#### Text provided ####
Forward-looking statements are subject to various risks and uncertainties, which change over time, are based on our management’s expectations and assumptions at the time the statements are made, and are not guarantees of future results. Our management’s expectations and assumptions, and the continued validity of the forward-looking statements, are subject to change due to a broad range of factors affecting the national and global economies, the equity, debt, currency and other financial markets, as well as factors specific to us and our subsidiaries, as discussed under the heading “Risk Factors” in our Annual Report on Form 10-K for the fiscal year ended September 30, 2015 filed with the SEC and incorporated into this prospectus by reference. Factors that could cause changes in the expectations or assumptions on which forward-looking statements are based include, but are not limited to, the following: risks and uncertainties relating to the global nature of our business, including foreign interest and exchange rate fluctuations; trends affecting the semiconductor industry, our financial condition or results of operations; fluctuations in our stock price and/or operating results; our ability to attract and retain qualified personnel; the effectiveness of new product introductions and manufacturing; market acceptance of new products; competition; the loss of one or more of our significant customers; the ability to satisfy demand for our products; the availability of key components for our products; the ability to protect our intellectual property; our ability to successfully enter new markets; and our ability to integrate future acquisitions.
#### Information supplied ####
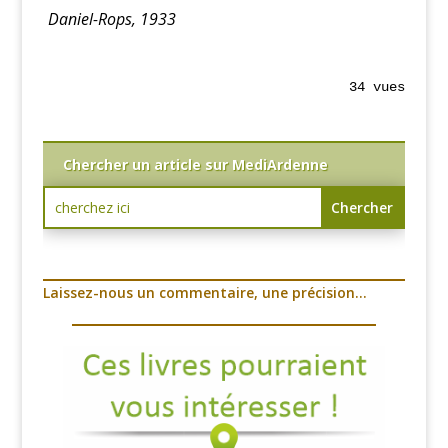
Daniel-Rops, 1933
34 vues
Chercher un article sur MediArdenne
Laissez-nous un commentaire, une précision…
####
[Task goal] Continue the passage on forward-looking statements above, starting right after its last sentence.

[Answer to the problem]
Therefore, actual outcomes and results may differ materially from what is expressed in our forward-looking statements and from our historical financial results due to the factors discussed above and elsewhere in this prospectus or in our other SEC filings. Forward-looking statements should not be relied upon as representing our expectations or beliefs as of any time subsequent to the time this prospectus is filed with the SEC. Unless specifically required by law, we undertake no obligation to revise the forward-looking statements contained in this prospectus to reflect events after the time it is filed with the SEC. The factors discussed above are not intended to be a complete statement of all risks and uncertainties that may affect our businesses. Though we strive to monitor and mitigate risk, we cannot anticipate all potential economic, operational and financial developments that may adversely affect our operations and our financial results.
Forward-looking statements should not be viewed as predictions, and should not be the primary basis upon which investors evaluate Brooks. Any investor in Brooks should consider all risks and uncertainties disclosed in our SEC filings, described above under the section entitled “Where You Can Find More Information,” all of which are accessible on the SEC’s website at http://www.sec.gov. We note that all website addresses given in this prospectus are for informational purposes only and are not intended to be an active link or to incorporate any website information into this document.
PROSPECTUS SUMMARY
The following is a summary of our business and the offering of our securities under this prospectus. We urge you to read this entire prospectus, including the more detailed consolidated financial statements, notes to the consolidated financial statements and other information incorporated by reference from our other filings with the SEC or included in any applicable prospectus supplements. Investing in our securities involves risks. Therefore, carefully consider the risk factors in any prospectus supplements and in our most recent annual and quarterly filings with the SEC, as well as other information in this prospectus and any prospectus supplements and the documents incorporated by reference herein or therein, before purchasing our securities. Each of the risk factors could adversely affect our business, operating results and financial condition, as well as adversely affect the value of an investment in our securities.
About Brooks Automation, Inc.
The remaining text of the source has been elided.